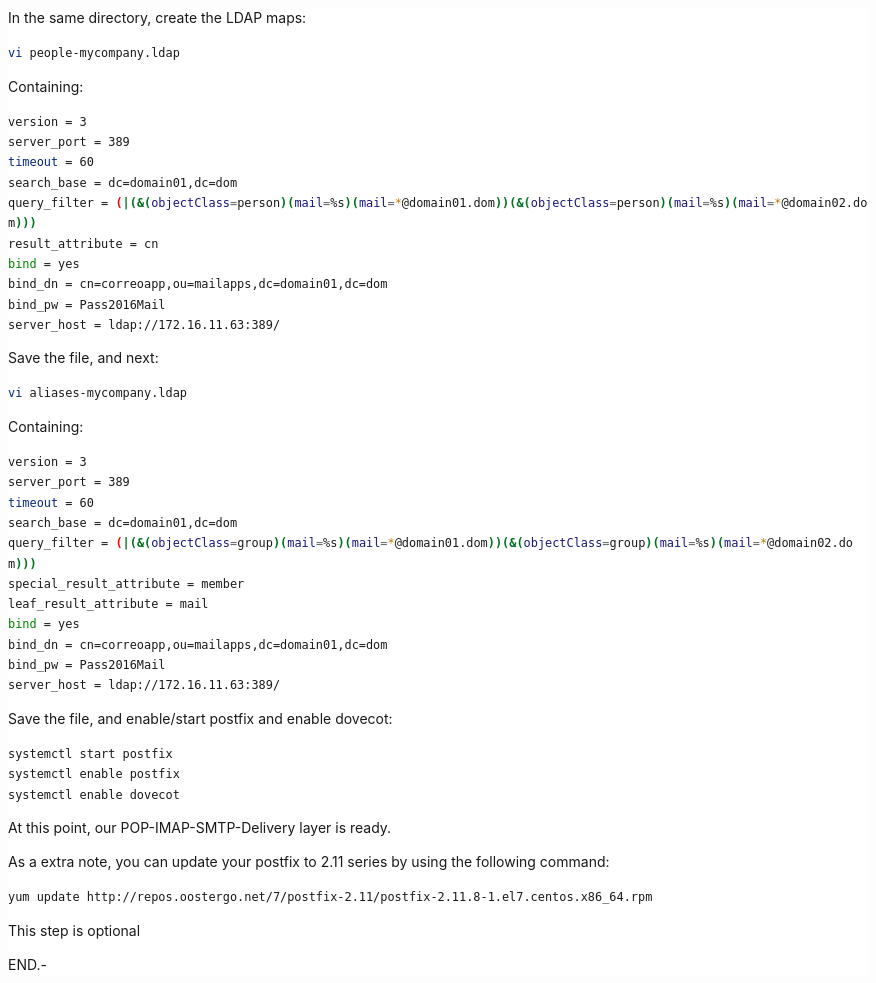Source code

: In the same directory, create the LDAP maps:

```bash
vi people-mycompany.ldap
```

Containing:

```bash
version = 3
server_port = 389
timeout = 60
search_base = dc=domain01,dc=dom
query_filter = (|(&(objectClass=person)(mail=%s)(mail=*@domain01.dom))(&(objectClass=person)(mail=%s)(mail=*@domain02.dom)))
result_attribute = cn
bind = yes
bind_dn = cn=correoapp,ou=mailapps,dc=domain01,dc=dom
bind_pw = Pass2016Mail
server_host = ldap://172.16.11.63:389/
```

Save the file, and next:

```bash
vi aliases-mycompany.ldap
```

Containing:

```bash
version = 3
server_port = 389
timeout = 60
search_base = dc=domain01,dc=dom
query_filter = (|(&(objectClass=group)(mail=%s)(mail=*@domain01.dom))(&(objectClass=group)(mail=%s)(mail=*@domain02.dom)))
special_result_attribute = member
leaf_result_attribute = mail
bind = yes
bind_dn = cn=correoapp,ou=mailapps,dc=domain01,dc=dom
bind_pw = Pass2016Mail
server_host = ldap://172.16.11.63:389/
```

Save the file, and enable/start postfix and enable dovecot:

```bash
systemctl start postfix
systemctl enable postfix
systemctl enable dovecot
```

At this point, our POP-IMAP-SMTP-Delivery layer is ready.

As a extra note, you can update your postfix to 2.11 series by using the following command:

```bash
yum update http://repos.oostergo.net/7/postfix-2.11/postfix-2.11.8-1.el7.centos.x86_64.rpm
```

This step is optional

END.-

* * * * * * *

**Problem statement**
Retype each line of the records exactly as it reads; no pictures belong in the copy.

**Exercise output**
Source code

: In the same directory, create the LDAP maps:

```bash
vi people-mycompany.ldap
```

Containing:

```bash
version = 3
server_port = 389
timeout = 60
search_base = dc=domain01,dc=dom
query_filter = (|(&(objectClass=person)(mail=%s)(mail=*@domain01.dom))(&(objectClass=person)(mail=%s)(mail=*@domain02.dom)))
result_attribute = cn
bind = yes
bind_dn = cn=correoapp,ou=mailapps,dc=domain01,dc=dom
bind_pw = Pass2016Mail
server_host = ldap://172.16.11.63:389/
```

Save the file, and next:

```bash
vi aliases-mycompany.ldap
```

Containing:

```bash
version = 3
server_port = 389
timeout = 60
search_base = dc=domain01,dc=dom
query_filter = (|(&(objectClass=group)(mail=%s)(mail=*@domain01.dom))(&(objectClass=group)(mail=%s)(mail=*@domain02.dom)))
special_result_attribute = member
leaf_result_attribute = mail
bind = yes
bind_dn = cn=correoapp,ou=mailapps,dc=domain01,dc=dom
bind_pw = Pass2016Mail
server_host = ldap://172.16.11.63:389/
```

Save the file, and enable/start postfix and enable dovecot:

```bash
systemctl start postfix
systemctl enable postfix
systemctl enable dovecot
```

At this point, our POP-IMAP-SMTP-Delivery layer is ready.

As a extra note, you can update your postfix to 2.11 series by using the following command:

```bash
yum update http://repos.oostergo.net/7/postfix-2.11/postfix-2.11.8-1.el7.centos.x86_64.rpm
```

This step is optional

END.-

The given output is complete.